◆ THE DATA:
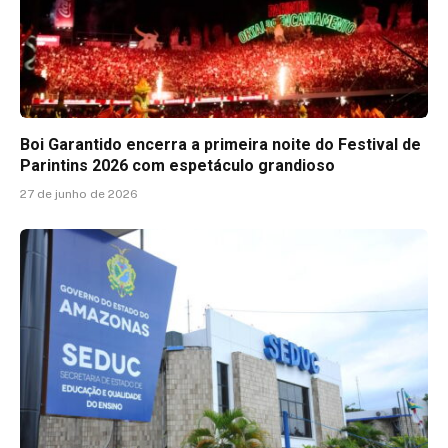
Boi Garantido encerra a primeira noite do Festival de
Parintins 2026 com espetáculo grandioso
27 de junho de 2026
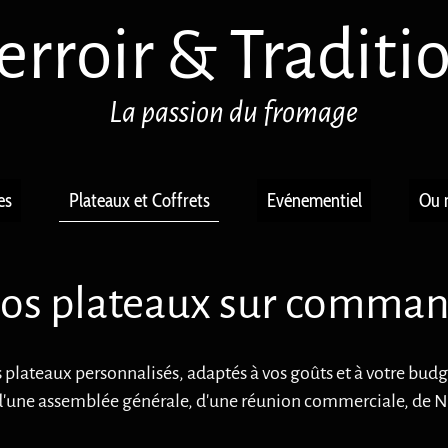
erroir
& Traditi
La passion du fromage
es
Plateaux et Coffrets
Evénementiel
Ou 
os plateaux sur comma
lateaux personnalisés, adaptés à vos goûts et à votre budg
e d'une assemblée générale, d'une réunion commerciale, de N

◆ WHAT THIS TASK INVOLVES:
Rewrite the text of all the items above, changing "Festival" to "Festa" and keeping everything else as it stands. Leave the pictures out of your answer.

◆ TASK OUTPUT:
Boi Garantido encerra a primeira noite do Festa de
Parintins 2026 com espetáculo grandioso
27 de junho de 2026
erroir
& Traditi
La passion du fromage
es
Plateaux et Coffrets
Evénementiel
Ou 
os plateaux sur comma
lateaux personnalisés, adaptés à vos goûts et à votre budg
e d'une assemblée générale, d'une réunion commerciale, de N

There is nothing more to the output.